Protecting Systems Against Adversarial Machine Learning Attacks
Addressing the risk of adversarial ML attacks necessitates a balanced approach. Adversarial attacks, while posing a legitimate threat to user data protections and the integrity of predictions made by the model, should not be conflated with speculative, science fiction-esque notions like uncontrolled superintelligence or an AI “doomsday.” More realistic ML threats relate to poisoned and biased models, data breaches, and vulnerabilities within ML systems. It is important to prioritize the development of secure ML systems alongside efficient deployment timelines to ensure continued innovation and resilience in a highly competitive market. Following is a non-exhaustive list of approaches to secure systems against adversarial ML attacks.

Secure-by-design principles for AI development: One method to ensure the security of an ML system is to employ security throughout its design, development, and deployment processes. Resources like the U.S. Cybersecurity and Infrastructure Security Agency and U.K. National Cyber Security Centre joint guidelines on secure AI development and the National Institute of Standards and Technology (NIST) Secure Software Development Framework provide guidance on how to develop and maintain ML models properly and securely.

Incorporating principles from the AI Risk Management Framework: NIST’s AI Risk Management Framework (RMF) is a flexible framework to address and assess AI risk. According to the RMF, ML models should prioritize anonymity and confidentiality of user data. The AI RMF also suggests that models should consider de-identification and aggregation techniques for model outputs and balance model accuracy with user data security. While specialized techniques for preventing adversarial ML attacks are essential, traditional cybersecurity defensive tools like red teaming and vulnerability management remain paramount to systems protection.

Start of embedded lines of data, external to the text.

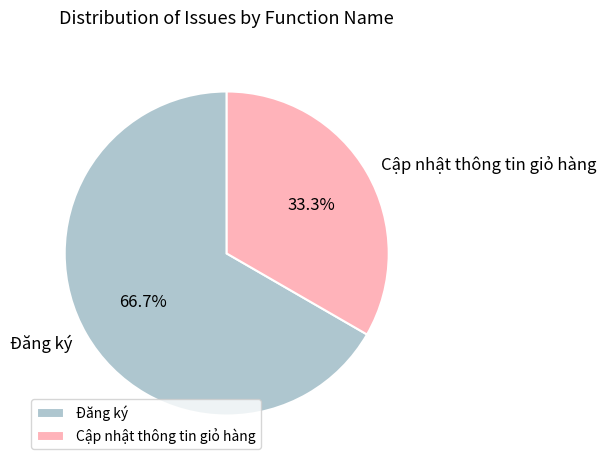

Approximately how many times larger is the value at Cập nhật thông tin giỏ hàng compared to Đăng ký?

0.5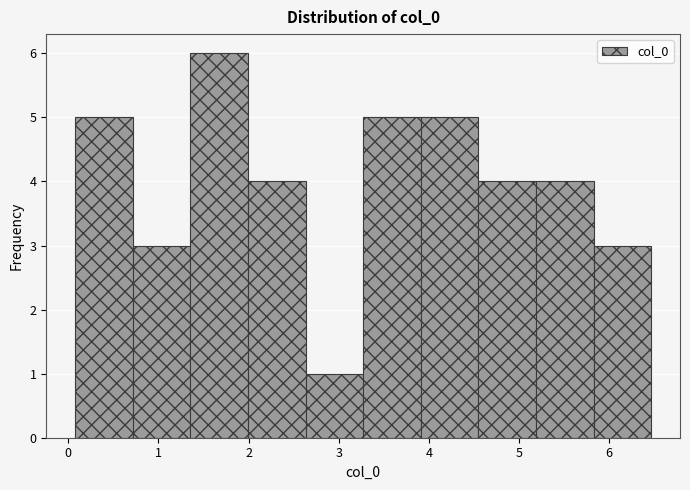

Reading left to right, transcribe this chart: for each bar, give the range it covers on the x-axis and its height. Neither the bar edges nor the heights are printed on the chart, so give them approximately, as read against the axes.

0.1 to 0.7: 5
0.7 to 1.4: 3
1.4 to 2.0: 6
2.0 to 2.6: 4
2.6 to 3.3: 1
3.3 to 3.9: 5
3.9 to 4.5: 5
4.5 to 5.2: 4
5.2 to 5.8: 4
5.8 to 6.5: 3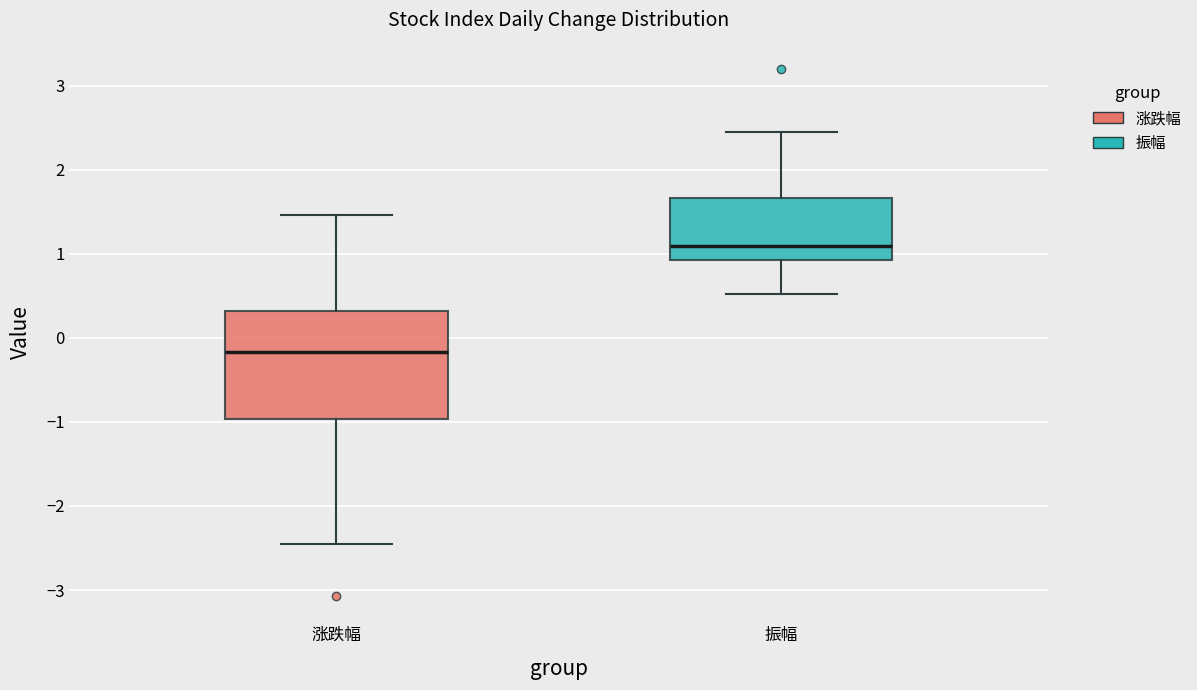

Where does the median line of the box for 振幅 sit on the y-axis? The values are not printed on the chart, so give them approximately, as read against the axis.

1.1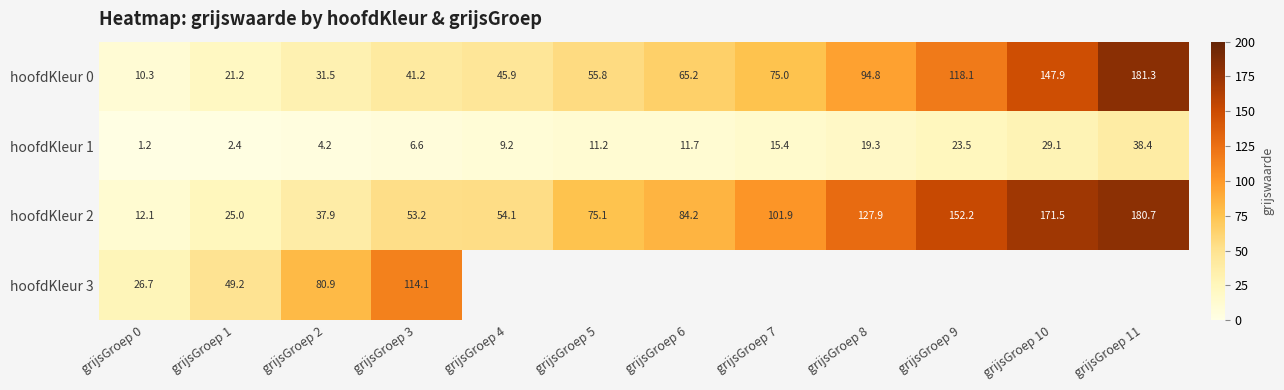

How many values in hoofdKleur 3 are above zero?

4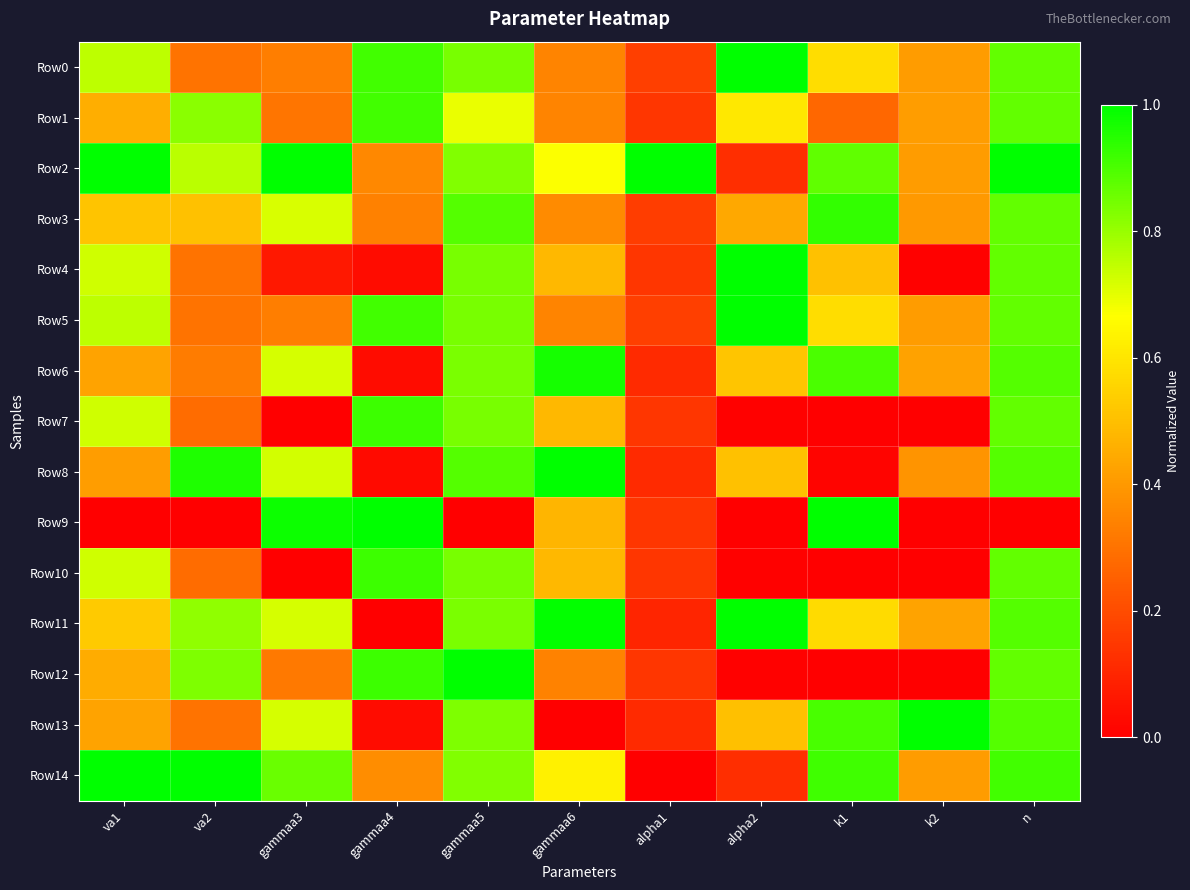

How many data points does each series have?

11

Supporting new entrants with tailored programs and resources: Newer players like startups and other smaller organizations seeking to integrate AI capabilities into their products are more likely to be vulnerable to these attacks due to their reliance on third-party data sources and any potential deficiencies in their technology infrastructure to secure their ML systems. It’s important that these organizations receive adequate support from tailored programs or resources.

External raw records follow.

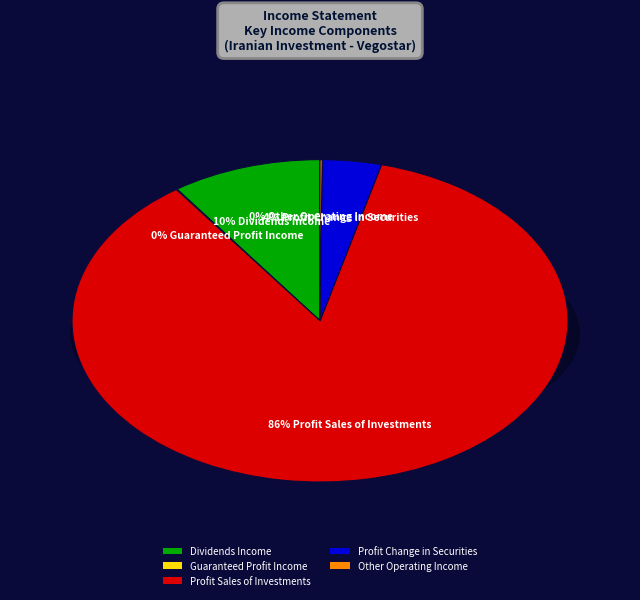

What is the change in value from dividends_income to profit_sales_of_investments?

+25219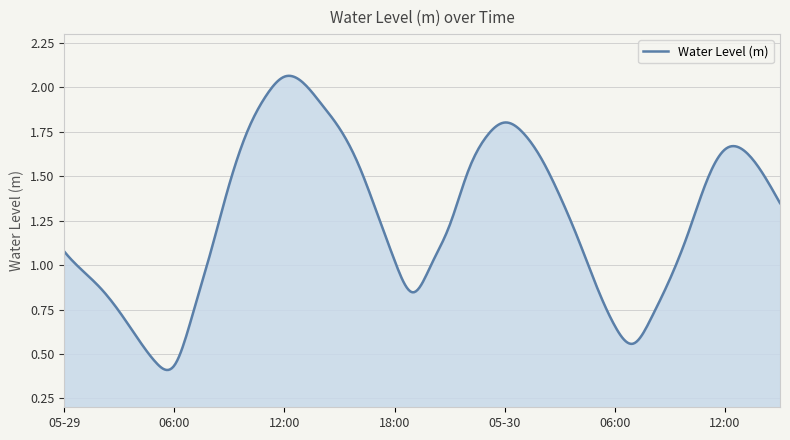

Reading left to right, list all the values displayed in this chart.

2025-05-29 00:00=1.1	2025-05-29 01:00=1.0	2025-05-29 02:00=0.9	2025-05-29 03:00=0.7	2025-05-29 04:00=0.6	2025-05-29 05:00=0.5	2025-05-29 06:00=0.4	2025-05-29 07:00=0.7	2025-05-29 08:00=1.1	2025-05-29 09:00=1.5	2025-05-29 10:00=1.8	2025-05-29 11:00=2.0	2025-05-29 12:00=2.1	2025-05-29 13:00=2.0	2025-05-29 14:00=1.9	2025-05-29 15:00=1.8	2025-05-29 16:00=1.6	2025-05-29 17:00=1.3	2025-05-29 18:00=1.0	2025-05-29 19:00=0.8	2025-05-29 20:00=1.0	2025-05-29 21:00=1.2	2025-05-29 22:00=1.5	2025-05-29 23:00=1.7	2025-05-30 00:00=1.8	2025-05-30 01:00=1.7	2025-05-30 02:00=1.6	2025-05-30 03:00=1.4	2025-05-30 04:00=1.1	2025-05-30 05:00=0.9	2025-05-30 06:00=0.7	2025-05-30 07:00=0.6	2025-05-30 08:00=0.7	2025-05-30 09:00=0.9	2025-05-30 10:00=1.2	2025-05-30 11:00=1.5	2025-05-30 12:00=1.7	2025-05-30 13:00=1.6	2025-05-30 14:00=1.5	2025-05-30 15:00=1.3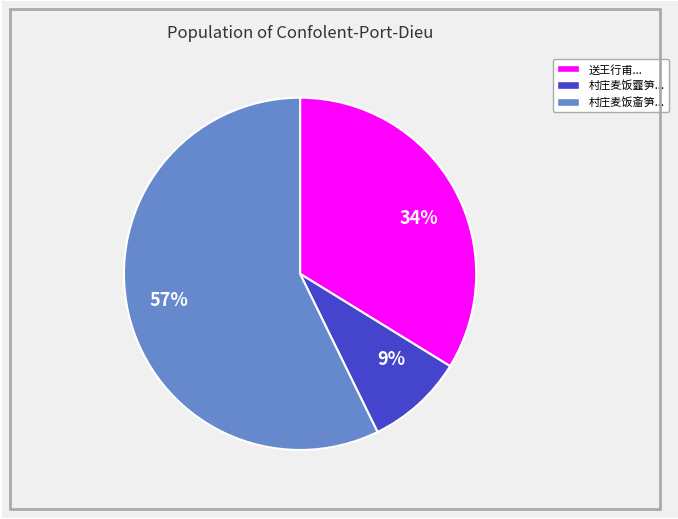

Between 34% and 9%, which is larger?

34%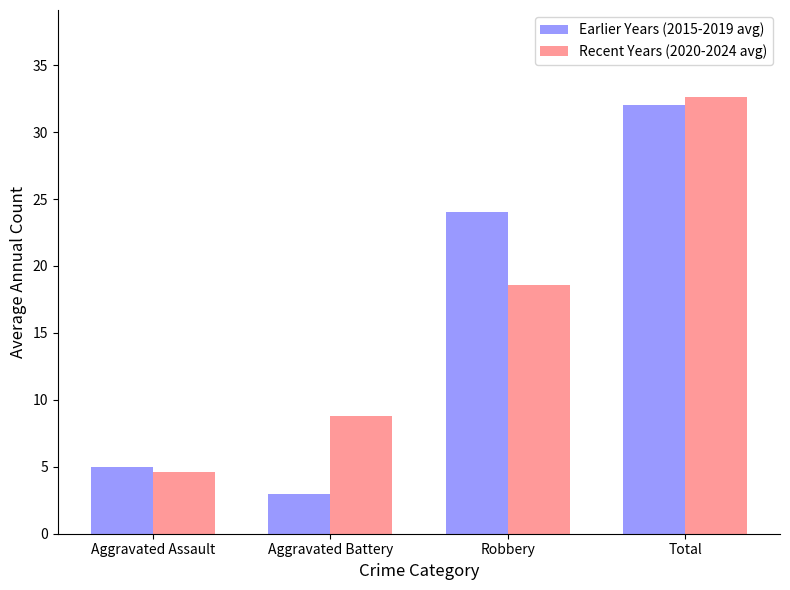

What position from the right is Aggravated Assault?

4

Risk and threat analysis: Organizations should conduct an initial threat analysis of their ML systems using tools like MITRE’s ATLAS to identify interfaces prone to attacks. Proactive threat analysis helps organizations minimize risks by implementing safeguards and contingency plans. Developers can also incorporate adversarial ML mitigation strategies to verify the security of their systems.

Data sanitization: Detecting individual data points that hurt the model’s performance and removing them from the final training dataset can defend the system from data poisoning. Data sanitization can be expensive to conduct due to its need for computational resources. Organizations can reduce the risk of data poisoning with stricter vetting standards for imported data used in the ML model. This can be accomplished through data validation, anomaly detection, and continual monitoring of data quality over time.

Because these attacks have the potential to compromise user data privacy and undermine the accuracy of results in critical sectors, it is important to stay ahead of threats. Understanding policy implications and conducting oversight is essential, but succumbing to fear and hindering innovation through excessive precaution is detrimental. Policymakers can foster environments conducive to secure ML development by providing resources and frameworks to navigate the complexities of securing ML technologies effectively. A balance between developing resilient systems and sustained innovation is key for the United States to maintain its position as a leading AI innovator.